Dans la nuit du 26 au 27 avril, dix détenus du centre de rétention administrative (CRA) de Paris-Vincennes ont pris la fuite grâce à une trappe de désenfumage. Alors que trois d’entre eux ont rapidement été appréhendés, la police est encore activement à la recherche des sept autres évadés. Cette évasion n’est pas sans rappeler les critiques récurrentes concernant les conditions de détention au sein de ces institutions.
Suite à l’incident, une enquête de flagrance a été initiée. Les faits se sont produits aux alentours d’une heure du matin, comme l’a rapporté l’Agence France-Presse (AFP). Les fuyards ont utilisé une trappe de désenfumage pour s’échapper, ce qui laisse entrevoir des failles dans la sécurité du CRA. L’inquiétude grandit alors que ces centres sont déjà critiqués pour leurs conditions inhumaines.
Des conditions de vie préoccupantes
Les centres de rétention, où des ressortissants étrangers sont enfermés dans l'attente de leur expulsion, sont régulièrement pointés du doigt par divers groupes d'associations et d’élus. En 2024, plus de 40 000 personnes ont été retenues dans ces établissements, qui permettent une détention allant jusqu’à 90 jours, sauf pour les cas plus graves de « terrorisme », où elle peut s'étendre à 180 jours. En janvier 2025, Anne Souyris, sénatrice écologiste, a dénoncé les conditions de vie à Vincennes, déclarant que pour les retenus : « C’est pire que la prison ». Les services médicaux témoignent également qu'une majorité de ces détenus reçoivent des médicaments pour gérer le stress et l'anxiété.

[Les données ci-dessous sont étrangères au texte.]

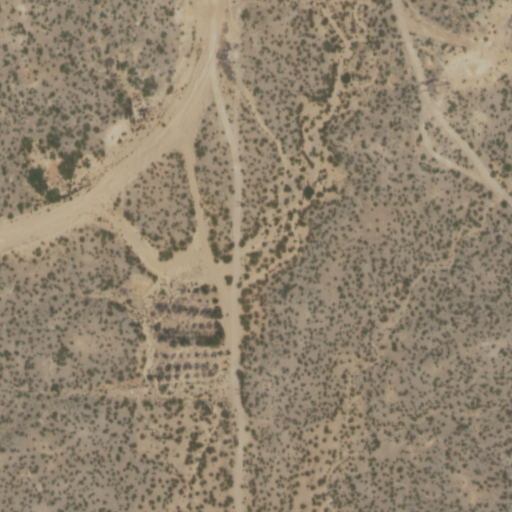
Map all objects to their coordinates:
road: (482, 63)
power tower: (442, 86)
road: (434, 110)
road: (236, 255)
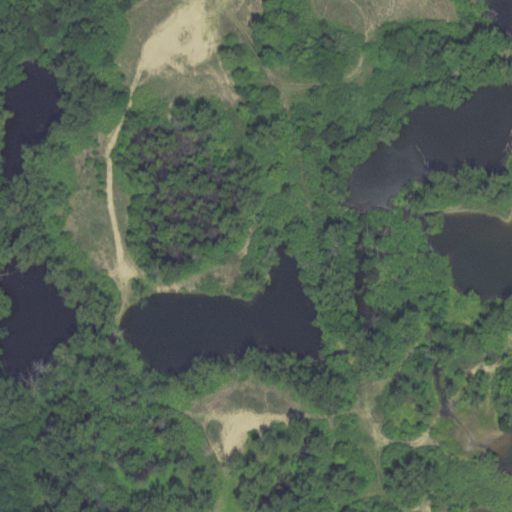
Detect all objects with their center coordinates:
road: (319, 250)
road: (119, 299)
road: (427, 431)
road: (478, 431)
road: (227, 468)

Les témoignages des personnes incarcérées à Vincennes révèlent des conditions de vie alarmantes, où rats, tuyauterie rouillée et mauvaise isolation sont quotidiens. Un incident tragique en novembre 2024, où un ressortissant argentin s'est suicidé après une tentative précédente, met en évidence la gravité de la détention dans ces centres. Cette situation est aussi dénoncée par des collectifs d'associations comme la Cimade et France Terre d'Asile, qui attirent l’attention sur ces conditions de vie inacceptables.